▶ **The task**
Leave the pictures aside and copy all the data exactly.

▶ **Given data**
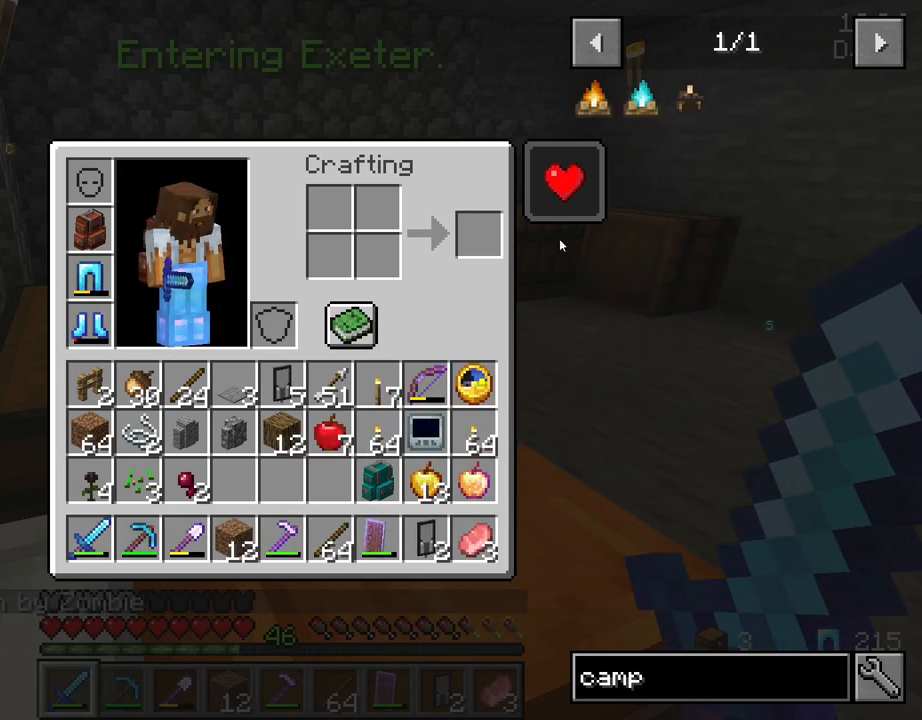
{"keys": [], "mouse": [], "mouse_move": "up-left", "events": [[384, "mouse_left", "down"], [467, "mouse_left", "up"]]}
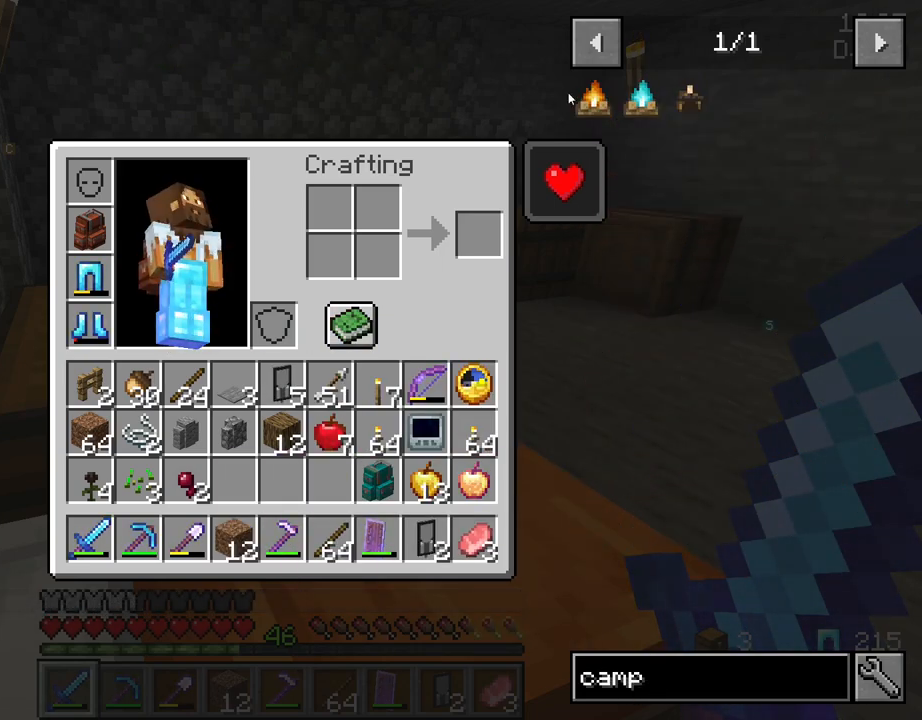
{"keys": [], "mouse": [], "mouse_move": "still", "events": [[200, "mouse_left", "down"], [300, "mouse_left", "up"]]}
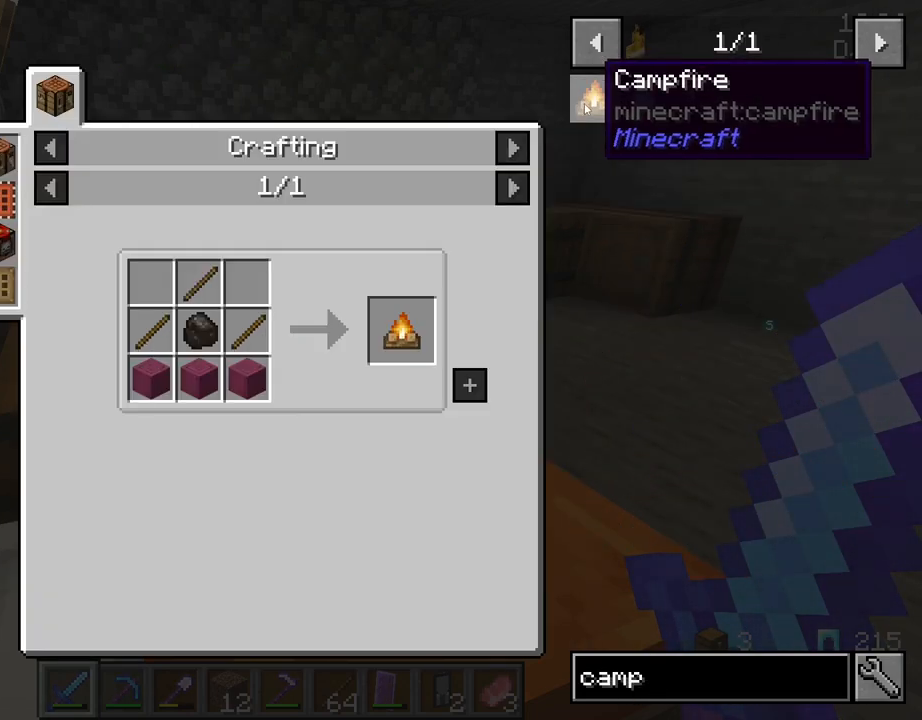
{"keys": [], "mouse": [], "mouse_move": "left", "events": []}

▶ **Task solution**
{"keys": [], "mouse": [], "mouse_move": "up-left", "events": [[384, "mouse_left", "down"], [467, "mouse_left", "up"]]}
{"keys": [], "mouse": [], "mouse_move": "still", "events": [[200, "mouse_left", "down"], [300, "mouse_left", "up"]]}
{"keys": [], "mouse": [], "mouse_move": "left", "events": []}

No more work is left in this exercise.